If art is more visible, it becomes more democratic. To materially 'open' a window on contemporary art so that more and more people can enjoy it, is a gesture that makes art, usually locked away in museums and exclusive exhibition spaces, more usable. Adec Arte has done this, opening not just a 'window', but three 'shop windows' overlooking Via Edmondo De Amicis at number 28 that, until 30 August, promote art and beauty for the benefit of all.
An inclusive open-air museum
With the exhibition Sagome fluttuanti by the Israeli photographer Michael Ackerman, the project of "bringing art to the street" an inclusive open-air museum, visible 24 hours a day, gets underway. The shop window becomes not only a physical space, but a cultural one, a theatre available to those who want to see, where artists build an existential niche, a fundamental condition of their creativity, to build a common home with the spectator on the street. Curated by Davide Di Maggio, in collaboration with Claudio Composti / mc2gallery, the exhibition is an opportunity to meet one of the most interesting artists in international photography through a selection of some of his most significant recent photographs.

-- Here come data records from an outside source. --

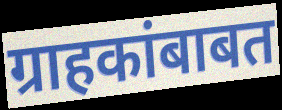
ग्राहकांबाबत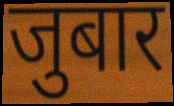
जुबार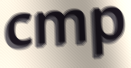
cmp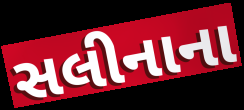
સલીનાના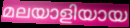
മലയാളിയായ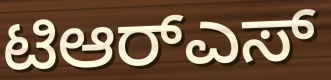
ಟಿಆರ್‌ಎಸ್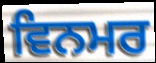
ਵਿਨਮਰ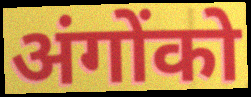
अंगोंको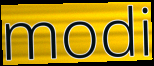
modiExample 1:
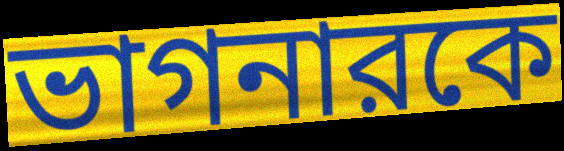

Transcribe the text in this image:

ভাগনারকে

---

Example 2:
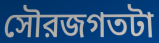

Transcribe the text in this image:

সৌরজগতটা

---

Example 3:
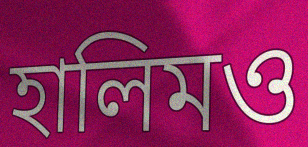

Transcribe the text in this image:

হালিমও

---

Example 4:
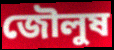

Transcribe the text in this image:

জৌলুষ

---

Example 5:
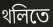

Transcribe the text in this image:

Between fiction and hallucination
In Michael Ackerman's work, documentary and autobiography combine with fiction, and everything dissolves into hallucination. His photography has always been criss-crossed with ordinary and extraordinary themes: time and timelessness, personal history and the history of places rendered through deteriorated and damaged images, not as a stylistic choice but as an analogical reference to experience, which is never pristine. His travels embrace New York, Havana, Berlin, Naples, Paris, Warsaw and Krakow, but the places are not necessarily recognisable.

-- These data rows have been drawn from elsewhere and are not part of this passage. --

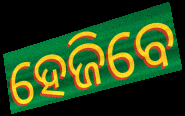
ହେଜିବେ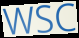
WSCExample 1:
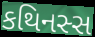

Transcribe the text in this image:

કથિનસ્સ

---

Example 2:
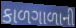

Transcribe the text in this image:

કાળગાળાની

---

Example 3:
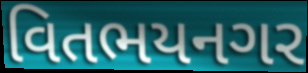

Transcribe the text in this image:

વિતભયનગર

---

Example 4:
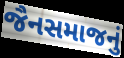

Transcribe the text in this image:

જૈનસમાજનું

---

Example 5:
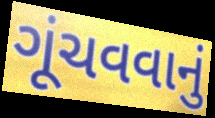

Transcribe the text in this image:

ગૂંચવવાનું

Reflections on life, doubts and anxieties
Born in Tel Aviv in 1967, he emigrated to New York in 1974. Between 1993 and 1997 he travelled frequently to India and his reportages from the great Asian country were the subject of his first book End Time City (Delpire, 1999), which won the Prix Nadar in 1999. In 1997, he joined the Agence and Galerie VU' in Paris, with which he worked for about twenty years. Michael Ackerman seeks and finds in the world he passes through, reflections of his personal life, his doubts and anxieties. In 1998 he was awarded the Infinity Award for Young Photographer by the International Center of Photography in New York. Since then he has exhibited in numerous cities in both Europe and the United States. His photographs are part of important collections internationally. His latest book Half Life was published in 2010 by Robert Delpire and is Michael Ackerman's third work. In recent years, he has held workshops and masterclasses at the ICP in New York, the Neue Schule Fur Fotografie in Berlin and other schools and institutions around the world.
Confidence in beauty
In his photographs, Ackerman erases geographical and other distinctions to move away from the restrictions of the traditional documentary method. If his work appears harsh at first glance, the landscapes bring back a balanced delicacy, a trust in beauty. The artist has a deep interest in the archaic snow-covered trains that criss-cross Europe. On these trains, today, one travels hundreds of kilometres, but during the journey one is nowhere to be found and, in winter, one floats in the midst of the whiteness, which inevitably contrasts with and reminds one of the terrible goods trains of the Nazi deportations, with their plumbed wagons. The same whiteness but a very different perception. White, strongly vignetted, and black characterise all his work, creating muffled, almost foggy atmospheres where the figures appear unreal in the reality that surrounds them.
In recent years, Ackerman has explored the concrete changes and dreamy dimensions of his own close family, wife and daughter. Intimate, bold images that echo with sincerity, warmth, simple eroticism and love. Contrast this with the harsh, disturbing visions of photographs of soldiers marching into the unknown, of a bombed-out house, of male figures taking showers, bringing to mind prisoners in concentration camps. Or of an elderly waiter who elegantly wanders lost in a deserted city, and the series of portraits (which will be on display in the exhibition) of men who represent evidence of contemporary malaise, contorted into grimaces of pain or with gazes lost in nothingness. Images that narrate the fatigue of living, the restlessness of difficult times and the fear of living them. Fear is mixed with audacity, joy involves trepidation, innocence is real, intricate and fleeting. However, at the end of the journey, the feeling is one of harmony and reflection. Ackerman confronts raw reality and photographs it without filters, without lies.